The start of your day is a good place for adding some quiet. Why not wake up a little earlier, write your Morning Pages, and take time by yourself to think before the rest of the household is up and your day ramps up to crazy-busy status once again.
Solitude is not the same as isolation. Being on your own does not equate to loneliness. If you are constantly connected to others via your phone, you are stopping yourself from getting the benefits of regular solitude. Instead of picking up your phone and checking your messages, email or schedule for the day, start the day on your terms. Neuroscientists suggest that we should not look at our phones for the first 30 minutes of the day. Could you manage that? By starting the day with our phone in our hand, we inadvertently invite the world into our bedroom and our bathroom, making their questions, requests or issues, our priority first thing in the day.
When I succeed at building little moments of white space into my day – such as a quiet coffee in the garden for five minutes with no distractions or calls, this helps me to calmly execute on one thing at a time. White space is the little pauses and moments of calm in amongst the business. It is easy to underestimate the value of white space. Justlookatwhatitdoesinasentence. Youknowwhatthesentencemeansbutitisexhaustingtoread.
Linda Steve, executive for Apple and researcher at Microsoft, coined an important phrase which describes our state when hurry too much: CPA = Continuous Partial Attention.

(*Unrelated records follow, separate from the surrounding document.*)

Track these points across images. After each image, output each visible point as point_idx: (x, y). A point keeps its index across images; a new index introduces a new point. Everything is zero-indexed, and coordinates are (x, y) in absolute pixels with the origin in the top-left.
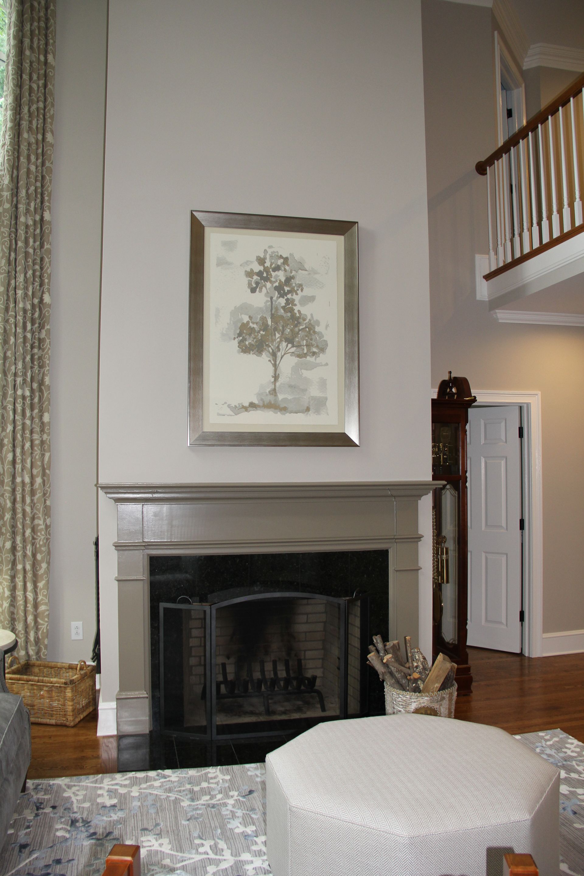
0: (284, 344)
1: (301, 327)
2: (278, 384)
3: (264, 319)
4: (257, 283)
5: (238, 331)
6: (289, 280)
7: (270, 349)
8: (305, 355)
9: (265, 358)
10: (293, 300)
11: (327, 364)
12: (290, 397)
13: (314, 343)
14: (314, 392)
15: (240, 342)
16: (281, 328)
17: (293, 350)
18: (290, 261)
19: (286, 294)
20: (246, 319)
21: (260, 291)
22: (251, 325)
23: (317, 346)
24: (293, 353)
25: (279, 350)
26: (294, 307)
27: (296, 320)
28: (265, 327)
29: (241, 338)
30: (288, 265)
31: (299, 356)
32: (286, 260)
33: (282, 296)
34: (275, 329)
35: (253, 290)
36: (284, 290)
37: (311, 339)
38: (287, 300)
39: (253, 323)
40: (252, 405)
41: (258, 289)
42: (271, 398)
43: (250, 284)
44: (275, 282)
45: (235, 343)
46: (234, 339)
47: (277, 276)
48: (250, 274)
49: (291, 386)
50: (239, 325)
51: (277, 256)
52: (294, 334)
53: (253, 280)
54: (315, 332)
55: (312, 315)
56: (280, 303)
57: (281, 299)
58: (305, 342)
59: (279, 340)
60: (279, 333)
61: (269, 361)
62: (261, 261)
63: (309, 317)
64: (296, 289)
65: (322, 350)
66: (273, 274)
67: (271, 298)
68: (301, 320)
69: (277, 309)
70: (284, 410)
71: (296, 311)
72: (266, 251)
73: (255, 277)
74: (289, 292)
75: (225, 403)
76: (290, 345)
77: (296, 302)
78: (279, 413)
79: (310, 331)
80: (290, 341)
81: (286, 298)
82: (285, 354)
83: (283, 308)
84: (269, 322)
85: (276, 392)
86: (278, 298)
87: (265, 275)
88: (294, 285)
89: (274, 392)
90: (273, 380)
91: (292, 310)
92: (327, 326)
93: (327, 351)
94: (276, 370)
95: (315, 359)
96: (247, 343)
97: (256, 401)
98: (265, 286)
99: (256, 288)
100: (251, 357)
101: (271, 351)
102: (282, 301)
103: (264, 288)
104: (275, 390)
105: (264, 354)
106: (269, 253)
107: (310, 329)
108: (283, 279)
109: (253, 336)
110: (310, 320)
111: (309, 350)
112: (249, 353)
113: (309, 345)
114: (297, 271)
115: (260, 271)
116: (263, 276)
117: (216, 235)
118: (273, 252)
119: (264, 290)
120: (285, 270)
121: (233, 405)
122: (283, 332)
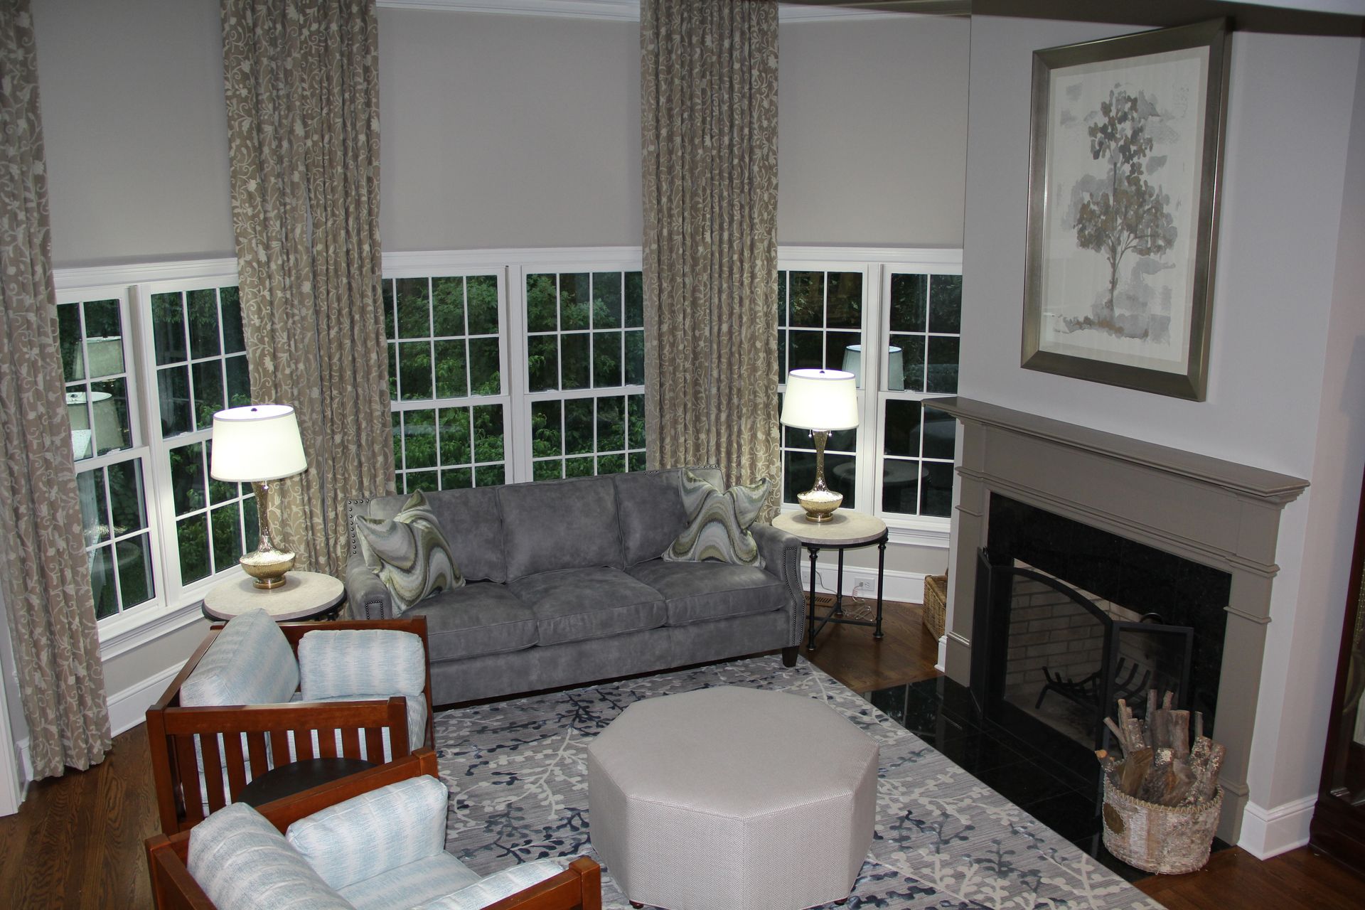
0: (1126, 233)
1: (1147, 207)
2: (1116, 293)
3: (1106, 196)
4: (1101, 144)
5: (1078, 216)
6: (1137, 132)
7: (1110, 241)
8: (1148, 251)
9: (1104, 253)
10: (1140, 165)
11: (1174, 266)
12: (1127, 314)
13: (1160, 231)
14: (1156, 309)
15: (1081, 231)
16: (1123, 210)
17: (1135, 243)
18: (1139, 104)
19: (1131, 157)
20: (1087, 198)
21: (1104, 156)
22: (1093, 207)
23: (1164, 238)
24: (1135, 247)
25: (1119, 244)
26: (1141, 177)
27: (1142, 195)
28: (1106, 209)
29: (1081, 226)
30: (1136, 111)
31: (1141, 252)
32: (1134, 101)
33: (1127, 160)
34: (1117, 212)
35: (1096, 156)
36: (1129, 150)
37: (1157, 227)
38: (1133, 166)
39: (1094, 204)
40: (1088, 322)
41: (1101, 153)
42: (1106, 312)
43: (1093, 146)
44: (1120, 139)
45: (1075, 232)
46: (1074, 226)
47: (1123, 130)
48: (1093, 132)
49: (1129, 298)
50: (1080, 206)
51: (1125, 98)
52: (1139, 218)
53: (1097, 140)
54: (1162, 214)
55: (1160, 187)
56: (1124, 172)
57: (1126, 164)
58: (1149, 230)
59: (1120, 228)
60: (1120, 217)
61: (1109, 259)
62: (1106, 109)
63: (1157, 191)
64: (1143, 147)
65: (1169, 243)
66: (1119, 127)
67: (1115, 165)
68: (1147, 197)
69: (1121, 182)
70: (1119, 331)
71: (1142, 183)
72: (1112, 92)
73: (1100, 135)
74: (1136, 153)
75: (1061, 315)
76: (1132, 236)
77: (1143, 169)
78: (1113, 335)
79: (1156, 213)
80: (1132, 229)
81: (1131, 162)
82: (1126, 249)
83: (1128, 178)
84: (1111, 202)
85: (1112, 305)
86: (1123, 163)
87: (1110, 130)
88: (1142, 141)
89: (1110, 305)
90: (1110, 287)
91: (1136, 182)
92: (1178, 204)
93: (1177, 244)
94: (1114, 273)
95: (1160, 258)
96: (1087, 233)
97: (1091, 316)
98: (1109, 147)
99: (1099, 151)
100: (1090, 252)
101: (1111, 244)
102: (1127, 168)
103: (1108, 150)
104: (1111, 301)
105: (1103, 248)
106: (1116, 95)
107: (1157, 210)
108: (1129, 133)
109: (1093, 223)
110: (1158, 196)
111: (1154, 242)
112: (1088, 247)
113: (1154, 236)
114: (1146, 119)
115: (1105, 125)
116: (1108, 132)
117: (1062, 79)
118: (1120, 94)
119: (1108, 154)
120: (1133, 119)
121: (1068, 319)
122: (1125, 216)
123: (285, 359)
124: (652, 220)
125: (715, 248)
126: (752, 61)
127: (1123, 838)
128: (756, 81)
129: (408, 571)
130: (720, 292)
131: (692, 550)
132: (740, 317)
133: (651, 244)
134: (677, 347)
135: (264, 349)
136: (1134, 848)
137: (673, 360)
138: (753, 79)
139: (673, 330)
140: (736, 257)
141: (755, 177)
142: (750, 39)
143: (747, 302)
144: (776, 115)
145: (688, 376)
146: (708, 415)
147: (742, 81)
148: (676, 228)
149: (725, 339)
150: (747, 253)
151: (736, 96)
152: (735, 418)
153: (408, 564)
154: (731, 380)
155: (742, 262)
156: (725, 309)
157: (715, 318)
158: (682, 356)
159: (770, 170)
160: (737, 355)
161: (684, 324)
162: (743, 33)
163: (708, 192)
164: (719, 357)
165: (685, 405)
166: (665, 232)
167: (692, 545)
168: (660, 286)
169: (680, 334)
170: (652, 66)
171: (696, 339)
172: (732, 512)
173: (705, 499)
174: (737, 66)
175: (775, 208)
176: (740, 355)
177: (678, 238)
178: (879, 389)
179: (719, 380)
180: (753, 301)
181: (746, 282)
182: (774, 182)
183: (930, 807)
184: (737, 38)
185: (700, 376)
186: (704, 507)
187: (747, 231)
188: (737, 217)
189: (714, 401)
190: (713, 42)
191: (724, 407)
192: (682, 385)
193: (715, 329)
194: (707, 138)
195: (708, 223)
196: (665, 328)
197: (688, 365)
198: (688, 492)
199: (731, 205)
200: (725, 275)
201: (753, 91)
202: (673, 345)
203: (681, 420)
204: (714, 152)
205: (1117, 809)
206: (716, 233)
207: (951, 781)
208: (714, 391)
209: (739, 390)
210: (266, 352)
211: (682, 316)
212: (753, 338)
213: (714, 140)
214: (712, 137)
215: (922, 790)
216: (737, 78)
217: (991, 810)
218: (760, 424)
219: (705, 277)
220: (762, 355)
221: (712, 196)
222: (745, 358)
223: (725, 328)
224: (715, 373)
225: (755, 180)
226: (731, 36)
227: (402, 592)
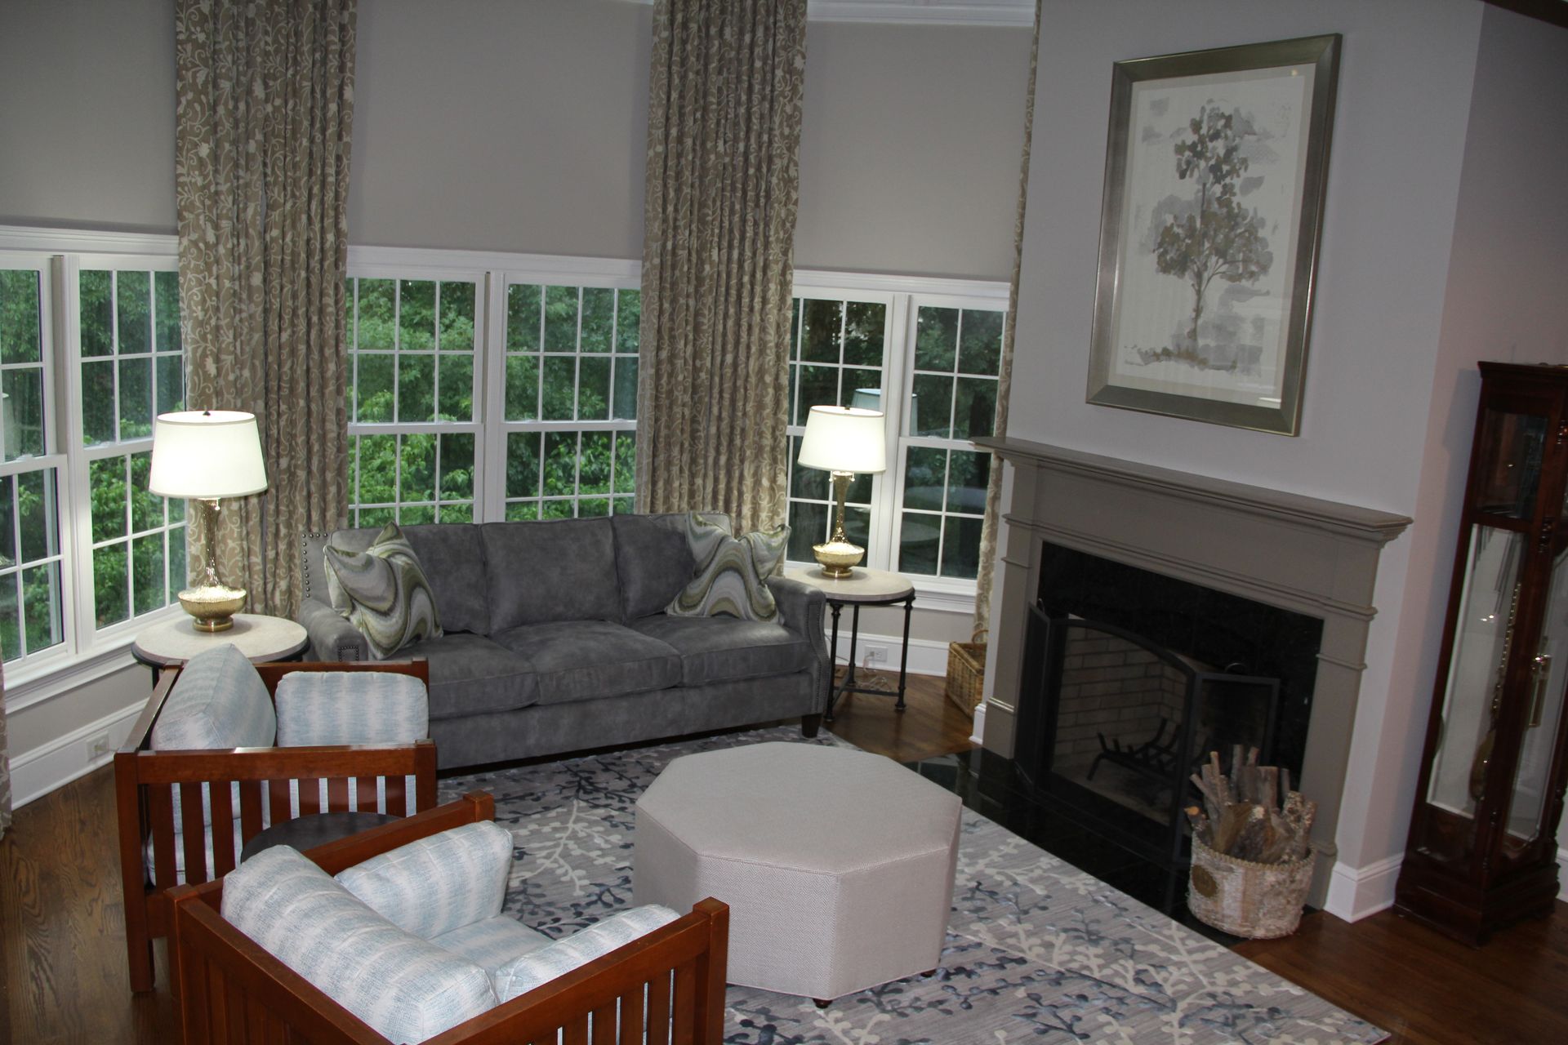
0: (1214, 259)
1: (1239, 231)
2: (1200, 322)
3: (1191, 219)
4: (1188, 163)
5: (1159, 240)
6: (1230, 151)
7: (1195, 266)
8: (1239, 277)
9: (1189, 279)
10: (1232, 186)
11: (1268, 293)
12: (1213, 344)
13: (1253, 256)
14: (1247, 337)
15: (1161, 256)
16: (1212, 233)
17: (1224, 268)
18: (1234, 122)
19: (1224, 177)
20: (1170, 220)
21: (1191, 175)
22: (1176, 229)
23: (1258, 263)
24: (1224, 273)
25: (1206, 269)
26: (1233, 198)
27: (1233, 218)
28: (1191, 232)
29: (1162, 250)
30: (1231, 128)
31: (1231, 278)
32: (1229, 119)
33: (1218, 180)
34: (1205, 235)
35: (1183, 175)
36: (1221, 170)
37: (1251, 251)
38: (1225, 186)
39: (1178, 226)
40: (1166, 353)
41: (1188, 173)
42: (1186, 343)
43: (1179, 165)
44: (1210, 159)
45: (1154, 257)
46: (1154, 251)
47: (1214, 148)
48: (1180, 149)
49: (1215, 327)
50: (1161, 229)
51: (1217, 115)
52: (1229, 242)
53: (1184, 159)
54: (1256, 238)
55: (1255, 211)
56: (1214, 193)
57: (1217, 185)
58: (1241, 255)
59: (1207, 252)
60: (1208, 241)
61: (1193, 285)
62: (1196, 126)
63: (1251, 213)
64: (1237, 167)
65: (1264, 269)
66: (1210, 145)
67: (1204, 185)
68: (1239, 219)
69: (1209, 203)
70: (1203, 363)
71: (1234, 205)
72: (1203, 109)
73: (1187, 153)
74: (1229, 173)
76: (1221, 261)
77: (1237, 190)
78: (1196, 368)
79: (1249, 237)
80: (1221, 253)
81: (1223, 183)
82: (1213, 275)
83: (1218, 199)
84: (1198, 224)
85: (1196, 335)
86: (1213, 184)
87: (1199, 148)
88: (1236, 161)
89: (1193, 334)
90: (1194, 315)
91: (1228, 203)
92: (1275, 227)
93: (1272, 270)
94: (1199, 300)
95: (1253, 284)
96: (1168, 257)
97: (1171, 348)
98: (1197, 166)
99: (1186, 170)
100: (1172, 278)
101: (1196, 270)
102: (1217, 189)
103: (1196, 170)
104: (1194, 331)
105: (1187, 273)
106: (1208, 111)
107: (1251, 234)
108: (1222, 152)
109: (1176, 246)
110: (1252, 219)
111: (1245, 268)
112: (1170, 272)
113: (1246, 261)
114: (1241, 138)
115: (1194, 143)
116: (1197, 151)
117: (1144, 94)
118: (1213, 110)
119: (1196, 173)
120: (1226, 137)
121: (1144, 351)
122: (1213, 243)
123: (229, 362)
124: (656, 230)
125: (723, 268)
126: (777, 60)
127: (1216, 902)
128: (779, 82)
129: (385, 614)
130: (726, 316)
131: (702, 603)
132: (748, 347)
133: (652, 259)
134: (676, 378)
135: (206, 347)
136: (1227, 912)
137: (670, 392)
138: (777, 80)
139: (672, 357)
140: (746, 279)
141: (774, 189)
142: (775, 35)
143: (756, 330)
144: (799, 122)
145: (687, 412)
146: (706, 458)
147: (764, 82)
148: (681, 242)
149: (728, 371)
150: (759, 275)
151: (756, 98)
152: (737, 461)
153: (385, 606)
154: (733, 418)
155: (752, 284)
156: (730, 337)
157: (718, 347)
158: (681, 388)
159: (789, 182)
160: (742, 390)
161: (685, 352)
162: (767, 29)
163: (718, 203)
164: (721, 392)
165: (682, 445)
166: (669, 245)
167: (702, 598)
168: (661, 305)
169: (679, 363)
170: (664, 56)
171: (696, 371)
172: (750, 561)
173: (719, 545)
174: (758, 64)
175: (793, 226)
176: (746, 389)
177: (683, 254)
178: (900, 434)
179: (720, 418)
180: (763, 330)
181: (757, 306)
182: (794, 196)
183: (999, 878)
184: (760, 33)
185: (699, 412)
186: (718, 554)
187: (760, 250)
188: (749, 234)
189: (713, 442)
190: (732, 36)
191: (724, 449)
192: (680, 421)
193: (718, 360)
194: (721, 143)
195: (716, 239)
196: (664, 354)
197: (687, 398)
198: (698, 537)
199: (744, 221)
200: (733, 298)
201: (776, 93)
202: (671, 375)
203: (676, 462)
204: (727, 160)
205: (1210, 869)
206: (724, 251)
207: (1015, 851)
208: (713, 430)
209: (743, 430)
210: (208, 353)
211: (683, 342)
212: (761, 372)
213: (727, 146)
214: (725, 142)
215: (987, 860)
216: (758, 77)
217: (1065, 880)
218: (765, 469)
219: (709, 300)
220: (771, 391)
221: (722, 209)
222: (751, 394)
223: (729, 358)
224: (715, 410)
225: (772, 193)
226: (753, 32)
227: (378, 638)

An important place to add white space is between meetings or events.
Schedule at least five minutes between meetings, ten if you can, to note down your thoughts and actions and to prepare for the next meeting. Rushing into meetings without even recalling who you are supposed to meeting, or what the meeting is about, does no favours to anyone. Give yourself some breathing room. Talk to your team about establishing a new policy of making meetings 25 minutes rather than 30 minutes, or 50 minutes rather than an hour, in order to improve your mental consolidation and preparation between meetings.

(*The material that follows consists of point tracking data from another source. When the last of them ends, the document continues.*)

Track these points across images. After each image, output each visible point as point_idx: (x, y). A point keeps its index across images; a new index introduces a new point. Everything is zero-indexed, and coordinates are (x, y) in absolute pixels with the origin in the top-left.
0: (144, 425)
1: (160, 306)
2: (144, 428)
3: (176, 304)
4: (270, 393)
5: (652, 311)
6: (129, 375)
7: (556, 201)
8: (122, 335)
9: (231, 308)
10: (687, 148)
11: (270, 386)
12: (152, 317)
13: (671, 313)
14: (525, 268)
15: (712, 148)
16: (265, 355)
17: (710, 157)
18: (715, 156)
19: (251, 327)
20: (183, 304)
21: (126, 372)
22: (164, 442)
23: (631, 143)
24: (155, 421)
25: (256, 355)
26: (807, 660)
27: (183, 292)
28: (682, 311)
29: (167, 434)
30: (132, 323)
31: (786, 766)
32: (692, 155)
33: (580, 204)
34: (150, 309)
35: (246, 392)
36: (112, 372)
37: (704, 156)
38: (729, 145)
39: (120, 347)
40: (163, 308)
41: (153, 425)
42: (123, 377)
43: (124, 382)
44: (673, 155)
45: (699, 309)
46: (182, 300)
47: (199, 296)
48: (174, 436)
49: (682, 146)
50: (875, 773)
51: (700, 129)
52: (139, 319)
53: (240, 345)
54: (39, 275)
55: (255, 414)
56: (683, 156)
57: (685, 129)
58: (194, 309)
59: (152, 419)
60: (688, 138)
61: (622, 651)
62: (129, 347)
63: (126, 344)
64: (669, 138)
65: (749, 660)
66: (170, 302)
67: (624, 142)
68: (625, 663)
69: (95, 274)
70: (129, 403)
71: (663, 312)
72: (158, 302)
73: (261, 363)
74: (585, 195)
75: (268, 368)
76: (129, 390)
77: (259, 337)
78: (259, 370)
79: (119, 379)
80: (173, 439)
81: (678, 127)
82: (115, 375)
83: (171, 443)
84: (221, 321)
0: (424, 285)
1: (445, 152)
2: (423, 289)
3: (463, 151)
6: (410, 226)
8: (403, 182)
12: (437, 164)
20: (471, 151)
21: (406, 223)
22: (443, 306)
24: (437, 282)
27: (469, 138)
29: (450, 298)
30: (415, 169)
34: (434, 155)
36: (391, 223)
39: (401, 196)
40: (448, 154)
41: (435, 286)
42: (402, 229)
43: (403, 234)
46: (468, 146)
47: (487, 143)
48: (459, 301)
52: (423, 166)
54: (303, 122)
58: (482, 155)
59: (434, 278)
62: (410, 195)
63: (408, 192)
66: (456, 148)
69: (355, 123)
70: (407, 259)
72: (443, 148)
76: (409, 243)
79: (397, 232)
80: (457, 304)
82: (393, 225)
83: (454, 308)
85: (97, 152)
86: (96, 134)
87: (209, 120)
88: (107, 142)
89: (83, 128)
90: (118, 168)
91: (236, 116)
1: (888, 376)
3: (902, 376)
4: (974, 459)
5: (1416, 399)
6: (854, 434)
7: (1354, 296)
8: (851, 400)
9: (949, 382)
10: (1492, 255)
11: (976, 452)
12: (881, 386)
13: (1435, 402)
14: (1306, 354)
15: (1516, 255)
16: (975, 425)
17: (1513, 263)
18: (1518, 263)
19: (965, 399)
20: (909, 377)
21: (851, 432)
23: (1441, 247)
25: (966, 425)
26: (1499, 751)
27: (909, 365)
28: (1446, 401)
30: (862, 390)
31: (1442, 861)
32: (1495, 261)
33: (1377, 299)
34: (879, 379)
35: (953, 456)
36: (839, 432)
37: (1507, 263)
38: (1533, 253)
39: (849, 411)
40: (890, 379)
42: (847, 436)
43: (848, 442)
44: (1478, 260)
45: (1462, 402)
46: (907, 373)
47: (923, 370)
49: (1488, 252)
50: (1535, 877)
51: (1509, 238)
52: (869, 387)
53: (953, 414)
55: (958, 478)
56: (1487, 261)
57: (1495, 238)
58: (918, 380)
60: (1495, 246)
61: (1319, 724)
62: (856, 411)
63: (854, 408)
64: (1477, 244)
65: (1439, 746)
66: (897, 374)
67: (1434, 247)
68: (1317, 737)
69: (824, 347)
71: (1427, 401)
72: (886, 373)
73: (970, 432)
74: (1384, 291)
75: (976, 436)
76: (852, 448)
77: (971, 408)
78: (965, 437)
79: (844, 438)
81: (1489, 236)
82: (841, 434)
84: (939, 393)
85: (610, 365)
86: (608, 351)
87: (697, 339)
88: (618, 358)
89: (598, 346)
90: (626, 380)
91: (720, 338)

According to Juliet Funt, founder of the consulting firm, White Space: "Creating white space is an act of resistance. It is rebellion against our culture of insatiability, our culture where nothing is ever enough. Creating white space is rebellion against all the things which enslave us."
We actually need very few things to make us happy. More and more stuff can add to our anxiety and our to-do list. Minimalism is not about modern design, rather it is about purging and organising your stuff. Have you ever cleaned out a cupboard or pared back your wardrobe and felt that wonderful feeling of release and rejuvenation? I love that feeling.
"Simplifying your life is about the intentional promotion of the things you most value and the removal of everything that distracts you from them." Joshua Beeder
How might you simplify your life this month? Here are some suggestions:
What is your priority for simplification in your life?
It's up to you to take charge of each day and cut out the hurry. Slow down, spend time in silence and solitude, add white space and simplify. You will reap the benefits!